* [SOURCE DATA]:

----------------

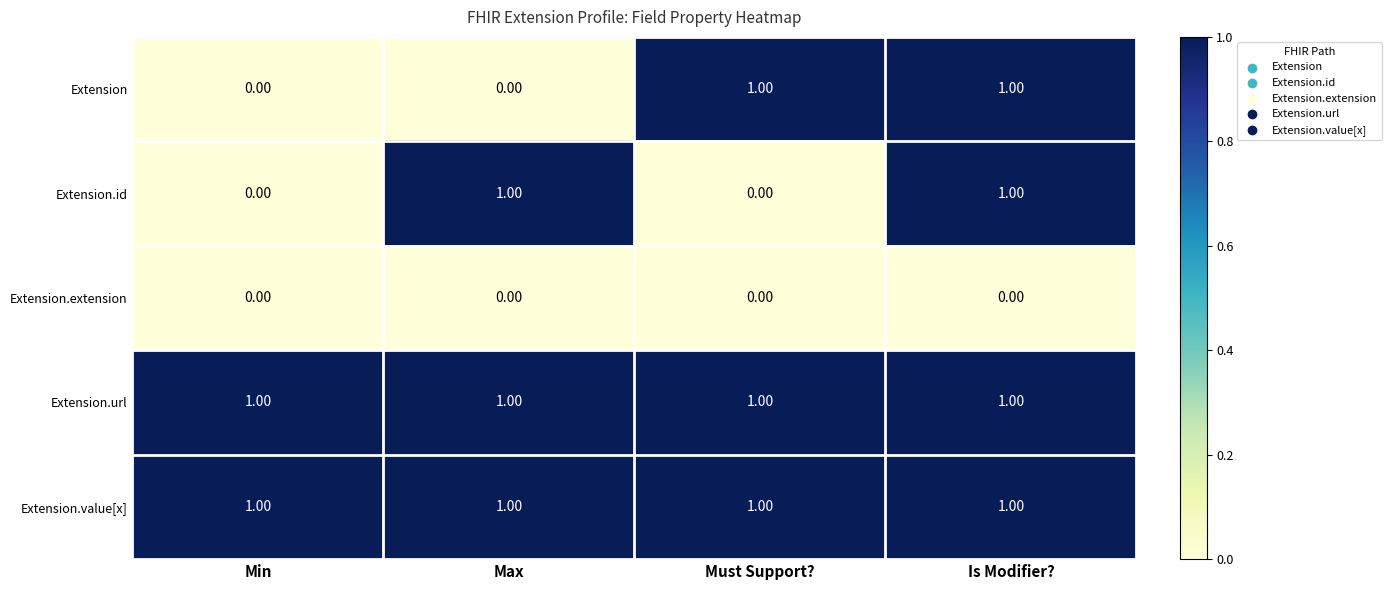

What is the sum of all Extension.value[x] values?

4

----------------

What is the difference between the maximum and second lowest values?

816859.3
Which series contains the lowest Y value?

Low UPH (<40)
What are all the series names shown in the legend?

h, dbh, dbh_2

----------------

* [GOAL OF THE EXERCISE]: Rewrite the lines starting at the one containing "Low UPH (<40)" and ending at the one containing "h, dbh, dbh_2", both included, as a numbered list with the blank lines left out.

* [ANSWER TO THIS EXERCISE]:
1. Low UPH (<40)
2. What are all the series names shown in the legend?
3. h, dbh, dbh_2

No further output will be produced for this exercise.